In the past few weeks, more than 140 children have died in Muzaffarpur, a district in Bihar due to the outbreak of a disease called Acute Encephalitis Syndrome. Many have attributed the deaths to consumption of litchis. But is that the sole reason? Our contributor Manish Shandilya brings us this ground report from Muzzafarpur.
What is Encephalitis? It is a disease wherein the inflammation of the brain takes place mostly in the case of children and people with weak immune system. It is also referred to as Acute Viral Encephalitis or Acute Encephalitis Syndrome (AES).
According to a report “Association of acute toxic encephalopathy with litchi consumption in an outbreak in Muzaffarpur, India, 2014: a case-control study” published in a medical journal, during the mid May and June, the cases of encephalitis peak in the Muzaffarpur district which is also one of the largest harvesting regions of litchi in the country. They also identified factors that make children susceptible to AES such as malnutrition, poor sanitation and lack of hygiene and clean drinking water.

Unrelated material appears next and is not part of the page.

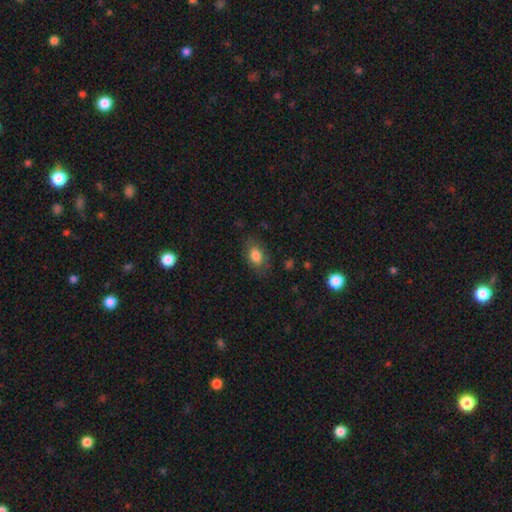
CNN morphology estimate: The model was most divided on "merging": none: 76%, minor disturbance: 16%, major disturbance: 6%, merger: 1%. More confident: how rounded — in between (88%); smooth or featured — smooth (78%).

Therefore, often, the children belonging from the economically weaker section are vulnerable to encephalitis. Researchers contest that litchi along isn’t responsible for the syndrome to be triggered but malnutrition and poverty add to it. According to them, consuming unripe litchi fruits on an empty stomach triggered a biochemical process due to the presence of a toxin which blocks gluconeogenesis which leads to hypoglycemia in children which further compounds the issue. “It contains a toxin and if eaten by a malnourished child it leads to a sudden drop in glucose which affects the brain," Arun Shah, a paediatrician who has researched extensively on the issue, told The Suno India Show.
Add to this a failing health system with massive gaps in the number of doctors and infrastructure, AES is also a symptom of an ailing and neglected public health system. “There are only around 2,700 regular doctors working against a sanctioned strength of 11,393 in health services,” Dr Ranjit Kumar, general secretary of the Bihar Health Services Association told the Hindustan Times in January this year. “As per WHO recommendation, there should be one doctor per 1,000 of population. However, in Bihar, there was one doctor for a population of over 50,000.”